Lately, I’ve been thinking about the other side of this issue. What do you do when you realize that the person or persons you have been helping out for some time overlook you and are otherwise unappreciative of your efforts? I’m not talking about responding to hurt feelings, so much as the realization that you’re making a lot of effort on behalf of someone else that might be better spent on yourself. A lot of this has come out in conversations I’ve been having, such as with a friend I know who has served on a church committee for a very long time. This committee has helped the church through some very hard times and continues to be an important part of the church’s life, but he’s getting a bit burnt out after serving for so long. Nice people like him do not easily quit, particularly when they are needed, so he’s struggling to cope with the guilt that comes with knowing it’s time to stop. Another person I know has been a pastor for some time, but is wrestling with the idea that their ministry has changed significantly since the current position began and is looking for a way to make it mean something again. Ministers can be very unappreciated, and that may be an essential part of what is driving this search. So here are a few things that I thought of, after talking with these folk:

First, it is important to identify what you’re feeling. Are you angry over something or are you, instead, realizing something? That’s an important distinction, since truly nice people try to let their anger go but they also tend to let others take advantage without thinking about it. When the day comes that you can’t take it any more, which of those two things is driving you?

Second, determine how much you’re willing to bleed. It’s painful to call it quits when you’ve devoted yourself to something, but it can be even more painful to throw away your time and energy for a long time and to no discernable purpose.
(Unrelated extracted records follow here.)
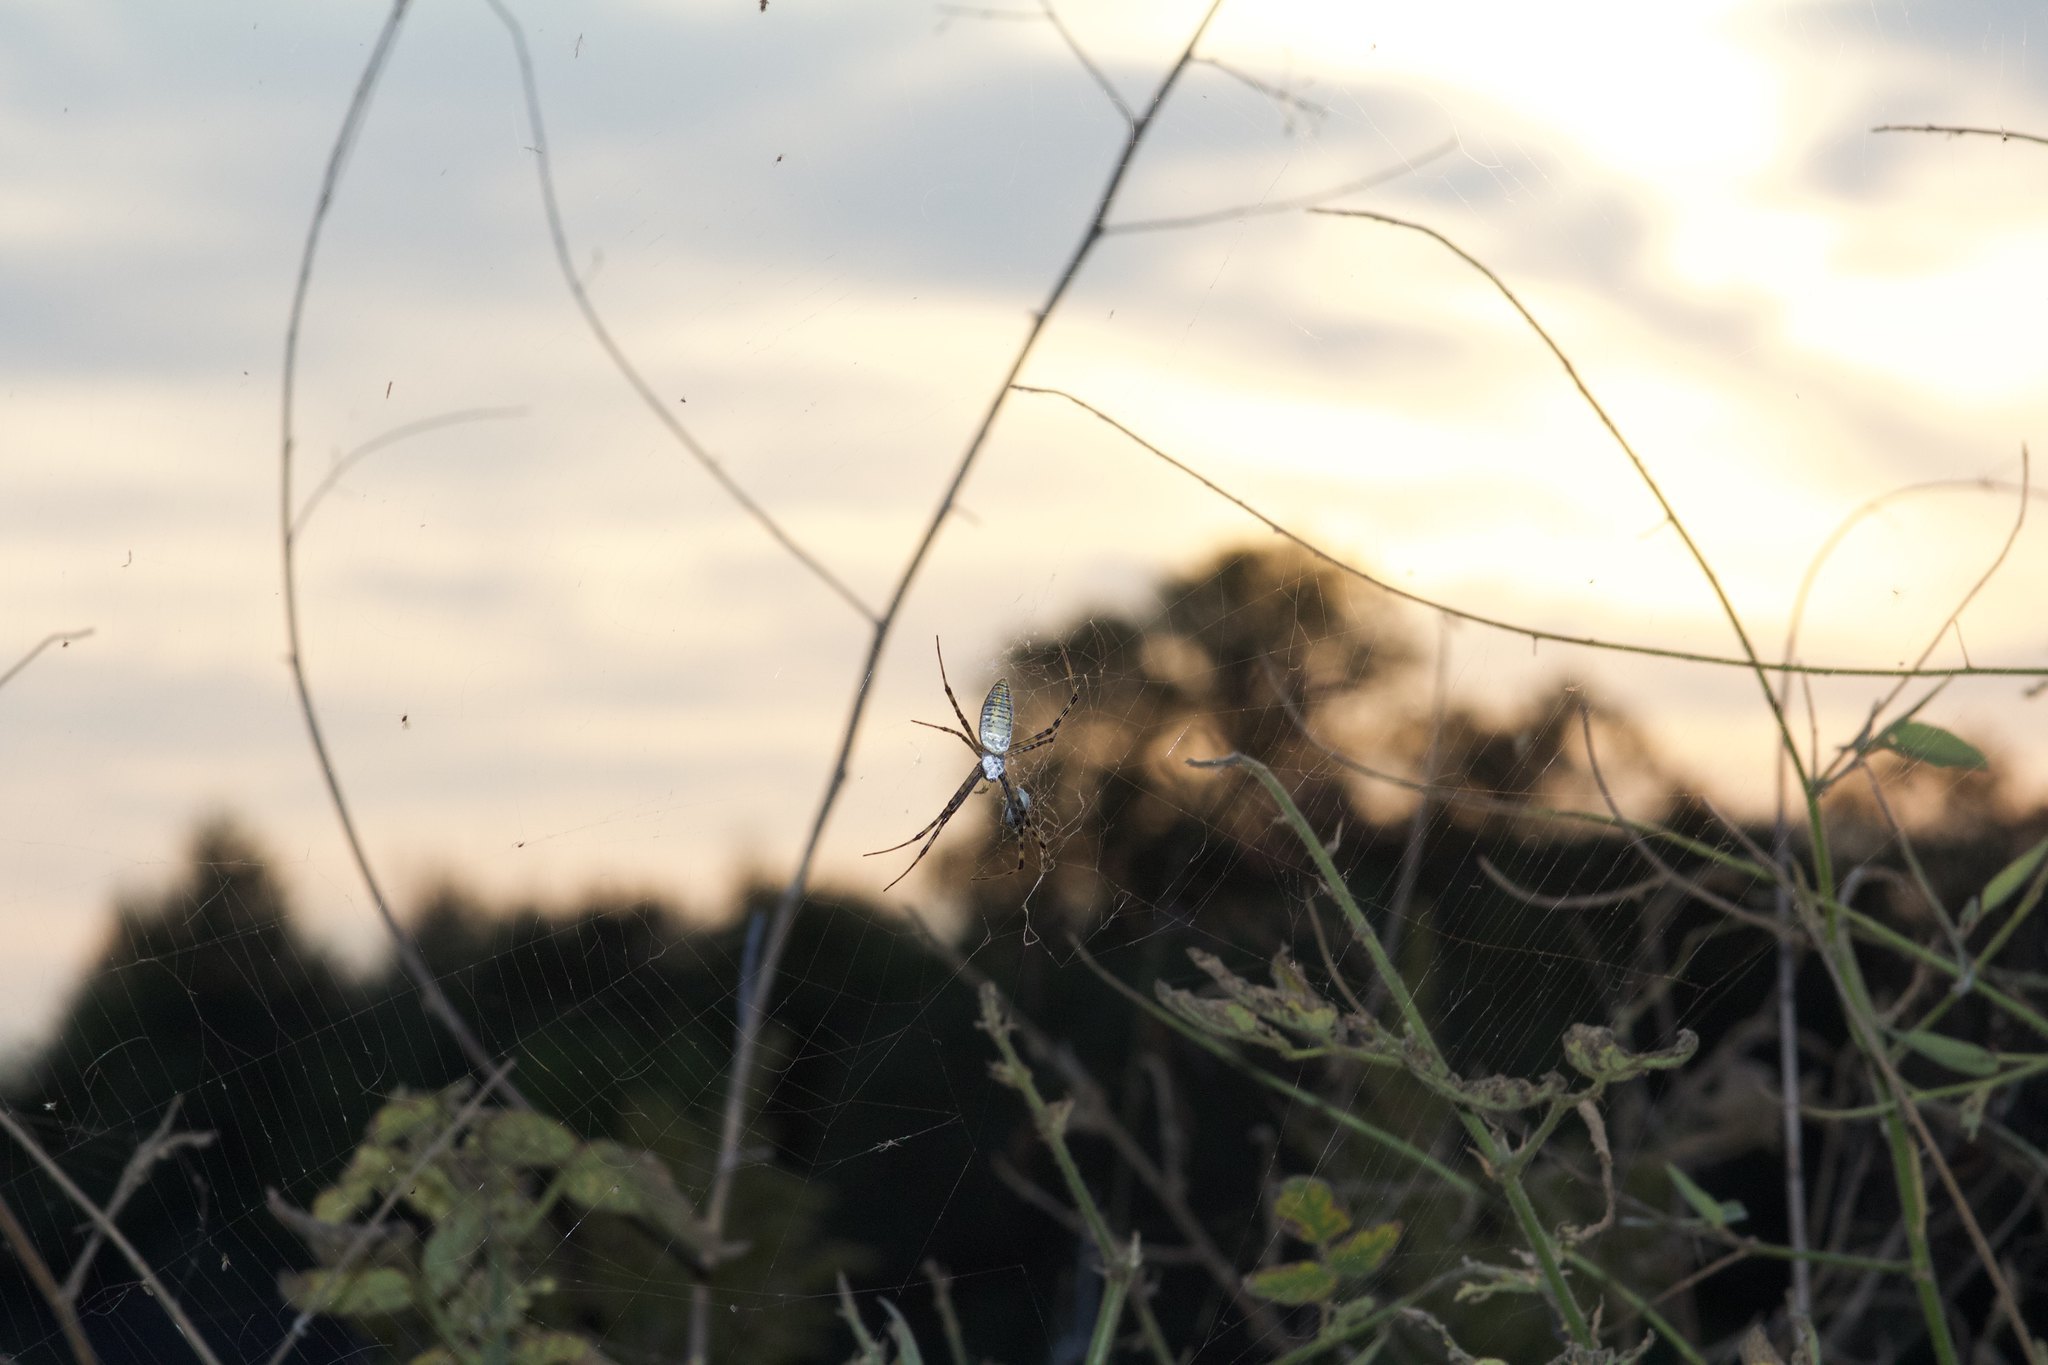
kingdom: Animalia
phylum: Arthropoda
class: Arachnida
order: Araneae
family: Araneidae
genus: Argiope
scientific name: Argiope trifasciata
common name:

At what point does the latter pain override the former? Only you can know that.

Third, do a “cost-benefit” analysis. What do you gain from the current situation? Does it justify what you are doing? More importantly, how does your continued dedication to something that doesn’t appear productive affect your relationships with those closest to you? Are you cheating them to help someone else? If, at some point, it becomes apparent that your time is a precious commodity that you are spending freely on the wrong people or causes, can you start spending it on the right ones?

Finally, dream another dream. All too often, we can get caught up in a task we voluntarily undertook or a job that we were hired to do when they have ceased to exist in that form years ago. It’s also easy to be so taken in by someone else’s needs or someone else’s dreams that we put way too little emphasis on our own. Maybe we all need permission to stop and say, as Glenn Phillips does in one of my favorite songs: “With the time I waste on the life I never had, I could have turned myself into a better man.” It might look easier to cling to another’s dream, rather than chase our own but, after awhile, it’s not very fulfilling.

So, those are some thoughts that all this conversation brought to mind. I’ve never found it easy to quit anything, so hearing others talk about it really got me thinking about what I might have put Brad through all those years ago, and what I may have been asking others to go though ever since. What about you? How do you know when it’s time to make a change, and how do you make it while preserving the decency and kindness that might have put you in such a position in the first place?